**Job item**
Give again, word for word, each line below starting at the one that contains "Budget 2026: वित्त" and ending at the one that contains "NEXT ARTICLE".

=-=-=

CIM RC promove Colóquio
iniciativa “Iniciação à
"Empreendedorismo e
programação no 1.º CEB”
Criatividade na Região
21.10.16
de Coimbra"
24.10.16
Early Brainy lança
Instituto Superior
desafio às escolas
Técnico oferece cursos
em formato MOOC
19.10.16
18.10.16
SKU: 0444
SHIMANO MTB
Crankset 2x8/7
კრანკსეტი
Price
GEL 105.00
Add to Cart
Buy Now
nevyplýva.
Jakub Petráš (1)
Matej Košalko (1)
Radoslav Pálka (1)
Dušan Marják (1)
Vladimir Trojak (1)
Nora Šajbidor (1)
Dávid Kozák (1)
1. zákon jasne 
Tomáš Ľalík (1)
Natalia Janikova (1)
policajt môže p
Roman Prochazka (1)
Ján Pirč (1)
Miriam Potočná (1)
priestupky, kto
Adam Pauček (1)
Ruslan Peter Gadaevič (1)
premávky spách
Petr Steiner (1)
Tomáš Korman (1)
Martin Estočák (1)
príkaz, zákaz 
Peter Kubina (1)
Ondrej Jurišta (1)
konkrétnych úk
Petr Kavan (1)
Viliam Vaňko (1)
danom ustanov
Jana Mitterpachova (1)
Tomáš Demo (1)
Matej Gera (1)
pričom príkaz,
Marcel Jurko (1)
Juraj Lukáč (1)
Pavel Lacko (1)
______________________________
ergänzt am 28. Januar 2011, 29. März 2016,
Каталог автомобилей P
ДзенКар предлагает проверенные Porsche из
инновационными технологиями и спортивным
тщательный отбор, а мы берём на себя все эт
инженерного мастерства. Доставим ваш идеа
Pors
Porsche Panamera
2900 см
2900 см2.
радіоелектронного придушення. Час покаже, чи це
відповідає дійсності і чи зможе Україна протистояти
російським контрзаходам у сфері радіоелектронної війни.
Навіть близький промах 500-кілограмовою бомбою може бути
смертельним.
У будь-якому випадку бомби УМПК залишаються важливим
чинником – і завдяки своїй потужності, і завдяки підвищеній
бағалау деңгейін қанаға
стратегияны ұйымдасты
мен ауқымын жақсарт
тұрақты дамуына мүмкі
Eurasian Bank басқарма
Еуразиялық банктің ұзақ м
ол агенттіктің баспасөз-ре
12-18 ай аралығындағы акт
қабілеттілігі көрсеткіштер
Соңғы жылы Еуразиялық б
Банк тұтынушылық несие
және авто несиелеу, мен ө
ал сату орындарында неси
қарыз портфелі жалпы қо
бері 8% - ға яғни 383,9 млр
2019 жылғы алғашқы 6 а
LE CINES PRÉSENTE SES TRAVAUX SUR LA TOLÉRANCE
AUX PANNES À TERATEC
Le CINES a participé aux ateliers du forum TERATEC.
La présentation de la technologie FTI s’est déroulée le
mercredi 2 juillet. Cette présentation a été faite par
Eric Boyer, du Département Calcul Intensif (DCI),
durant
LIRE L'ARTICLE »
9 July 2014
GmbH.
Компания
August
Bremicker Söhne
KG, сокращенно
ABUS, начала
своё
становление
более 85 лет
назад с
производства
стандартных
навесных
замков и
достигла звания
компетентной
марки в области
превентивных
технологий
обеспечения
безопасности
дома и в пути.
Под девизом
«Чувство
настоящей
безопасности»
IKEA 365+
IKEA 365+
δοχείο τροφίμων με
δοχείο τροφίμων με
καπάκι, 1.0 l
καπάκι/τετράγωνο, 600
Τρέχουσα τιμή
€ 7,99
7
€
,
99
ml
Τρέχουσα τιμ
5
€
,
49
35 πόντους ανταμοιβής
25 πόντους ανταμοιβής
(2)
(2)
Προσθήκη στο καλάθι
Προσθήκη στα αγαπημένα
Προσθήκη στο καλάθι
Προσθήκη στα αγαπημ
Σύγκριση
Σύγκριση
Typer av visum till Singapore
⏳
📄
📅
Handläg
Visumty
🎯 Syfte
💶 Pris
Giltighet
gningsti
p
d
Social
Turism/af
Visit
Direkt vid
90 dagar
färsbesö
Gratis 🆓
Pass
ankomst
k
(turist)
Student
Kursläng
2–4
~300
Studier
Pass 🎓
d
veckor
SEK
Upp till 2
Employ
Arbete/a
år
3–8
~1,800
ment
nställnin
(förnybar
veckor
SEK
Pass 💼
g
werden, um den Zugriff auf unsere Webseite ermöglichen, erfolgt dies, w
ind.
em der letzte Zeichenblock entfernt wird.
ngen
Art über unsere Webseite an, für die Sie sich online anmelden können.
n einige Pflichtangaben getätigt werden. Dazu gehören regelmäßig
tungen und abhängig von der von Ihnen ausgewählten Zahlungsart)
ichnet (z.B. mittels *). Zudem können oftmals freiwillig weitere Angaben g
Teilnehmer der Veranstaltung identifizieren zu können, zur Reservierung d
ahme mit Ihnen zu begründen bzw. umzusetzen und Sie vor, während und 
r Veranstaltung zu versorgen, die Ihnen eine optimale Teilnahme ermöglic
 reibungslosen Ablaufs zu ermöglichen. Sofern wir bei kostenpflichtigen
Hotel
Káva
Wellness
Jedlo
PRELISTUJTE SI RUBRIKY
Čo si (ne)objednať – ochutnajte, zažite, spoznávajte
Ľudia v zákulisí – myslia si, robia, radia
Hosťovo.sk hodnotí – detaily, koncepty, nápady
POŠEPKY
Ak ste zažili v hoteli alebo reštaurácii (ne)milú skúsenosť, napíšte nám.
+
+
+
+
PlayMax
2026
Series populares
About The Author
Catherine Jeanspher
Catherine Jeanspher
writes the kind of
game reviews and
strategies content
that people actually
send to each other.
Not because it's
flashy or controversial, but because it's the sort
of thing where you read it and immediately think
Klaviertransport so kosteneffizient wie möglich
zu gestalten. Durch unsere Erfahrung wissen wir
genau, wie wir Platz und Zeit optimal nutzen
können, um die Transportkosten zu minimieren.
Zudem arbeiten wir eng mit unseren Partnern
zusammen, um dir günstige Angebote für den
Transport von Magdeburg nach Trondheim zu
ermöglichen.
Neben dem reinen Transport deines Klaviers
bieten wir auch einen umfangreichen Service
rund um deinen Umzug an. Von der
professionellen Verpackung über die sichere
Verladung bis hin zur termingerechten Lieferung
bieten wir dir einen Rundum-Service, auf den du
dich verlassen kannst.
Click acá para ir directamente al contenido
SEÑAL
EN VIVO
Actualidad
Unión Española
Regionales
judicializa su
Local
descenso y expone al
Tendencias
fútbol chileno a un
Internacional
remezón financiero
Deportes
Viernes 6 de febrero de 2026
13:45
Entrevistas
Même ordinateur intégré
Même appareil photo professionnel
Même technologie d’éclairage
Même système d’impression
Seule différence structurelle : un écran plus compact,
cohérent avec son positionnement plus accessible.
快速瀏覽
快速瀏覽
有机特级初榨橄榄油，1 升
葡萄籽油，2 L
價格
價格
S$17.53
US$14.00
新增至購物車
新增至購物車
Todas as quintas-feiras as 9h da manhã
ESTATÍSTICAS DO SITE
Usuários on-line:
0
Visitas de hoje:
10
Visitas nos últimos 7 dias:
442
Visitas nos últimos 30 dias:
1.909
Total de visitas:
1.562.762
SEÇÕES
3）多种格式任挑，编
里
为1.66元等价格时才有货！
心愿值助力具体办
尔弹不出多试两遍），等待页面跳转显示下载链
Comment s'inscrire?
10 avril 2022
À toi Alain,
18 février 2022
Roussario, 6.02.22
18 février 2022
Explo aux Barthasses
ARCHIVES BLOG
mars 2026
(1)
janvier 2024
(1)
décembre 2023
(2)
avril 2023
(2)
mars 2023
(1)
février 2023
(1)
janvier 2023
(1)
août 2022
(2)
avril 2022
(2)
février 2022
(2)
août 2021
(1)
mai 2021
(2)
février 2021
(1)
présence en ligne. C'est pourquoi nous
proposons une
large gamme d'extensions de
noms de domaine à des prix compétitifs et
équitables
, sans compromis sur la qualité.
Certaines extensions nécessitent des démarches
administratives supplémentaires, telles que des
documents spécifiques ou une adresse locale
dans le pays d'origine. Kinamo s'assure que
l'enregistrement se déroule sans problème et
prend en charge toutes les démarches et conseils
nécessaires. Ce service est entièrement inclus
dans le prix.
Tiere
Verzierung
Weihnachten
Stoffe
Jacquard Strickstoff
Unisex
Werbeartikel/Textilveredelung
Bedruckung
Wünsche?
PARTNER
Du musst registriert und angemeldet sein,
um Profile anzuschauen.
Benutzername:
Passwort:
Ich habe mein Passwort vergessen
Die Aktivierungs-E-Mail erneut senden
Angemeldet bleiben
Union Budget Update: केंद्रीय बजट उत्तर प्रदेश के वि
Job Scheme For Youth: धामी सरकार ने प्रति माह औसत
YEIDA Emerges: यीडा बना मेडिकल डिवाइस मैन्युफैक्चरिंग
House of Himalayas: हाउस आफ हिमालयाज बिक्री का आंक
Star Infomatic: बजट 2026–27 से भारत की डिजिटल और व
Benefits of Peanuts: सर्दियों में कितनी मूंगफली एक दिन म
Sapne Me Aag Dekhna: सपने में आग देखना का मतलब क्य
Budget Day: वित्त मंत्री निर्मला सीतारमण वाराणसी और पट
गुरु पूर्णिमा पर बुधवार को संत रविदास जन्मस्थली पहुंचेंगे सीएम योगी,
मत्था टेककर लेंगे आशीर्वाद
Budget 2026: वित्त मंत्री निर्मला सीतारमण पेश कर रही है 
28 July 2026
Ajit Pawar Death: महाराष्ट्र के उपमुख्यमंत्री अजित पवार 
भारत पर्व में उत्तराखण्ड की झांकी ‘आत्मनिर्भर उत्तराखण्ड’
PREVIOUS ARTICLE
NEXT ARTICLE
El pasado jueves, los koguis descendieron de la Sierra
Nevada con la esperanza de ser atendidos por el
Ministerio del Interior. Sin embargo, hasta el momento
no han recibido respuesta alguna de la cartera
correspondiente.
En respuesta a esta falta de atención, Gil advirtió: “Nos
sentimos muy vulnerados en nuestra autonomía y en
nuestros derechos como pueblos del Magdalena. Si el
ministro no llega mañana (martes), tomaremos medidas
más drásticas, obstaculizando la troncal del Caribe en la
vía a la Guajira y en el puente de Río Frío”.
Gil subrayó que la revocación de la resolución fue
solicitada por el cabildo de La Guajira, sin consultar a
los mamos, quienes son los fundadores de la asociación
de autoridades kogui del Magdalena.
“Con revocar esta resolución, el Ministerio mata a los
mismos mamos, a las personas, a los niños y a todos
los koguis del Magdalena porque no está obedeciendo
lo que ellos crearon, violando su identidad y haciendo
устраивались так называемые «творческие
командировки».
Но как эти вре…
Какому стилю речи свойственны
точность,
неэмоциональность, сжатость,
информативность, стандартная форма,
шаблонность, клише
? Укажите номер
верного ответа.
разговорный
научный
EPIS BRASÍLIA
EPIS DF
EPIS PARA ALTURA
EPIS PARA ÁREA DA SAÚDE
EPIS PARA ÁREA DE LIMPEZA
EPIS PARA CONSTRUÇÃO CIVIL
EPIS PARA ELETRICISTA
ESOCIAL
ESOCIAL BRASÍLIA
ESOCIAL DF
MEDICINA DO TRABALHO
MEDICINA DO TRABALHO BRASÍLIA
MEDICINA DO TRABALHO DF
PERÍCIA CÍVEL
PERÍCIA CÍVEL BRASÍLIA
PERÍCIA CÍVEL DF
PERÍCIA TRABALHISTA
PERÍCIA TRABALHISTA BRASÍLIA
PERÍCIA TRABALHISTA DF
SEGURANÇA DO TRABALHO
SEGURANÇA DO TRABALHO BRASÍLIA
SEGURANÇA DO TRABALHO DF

=-=-=

**Solution to this task**
Budget 2026: वित्त मंत्री निर्मला सीतारमण पेश कर रही है 
28 July 2026
Ajit Pawar Death: महाराष्ट्र के उपमुख्यमंत्री अजित पवार 
भारत पर्व में उत्तराखण्ड की झांकी ‘आत्मनिर्भर उत्तराखण्ड’
PREVIOUS ARTICLE
NEXT ARTICLE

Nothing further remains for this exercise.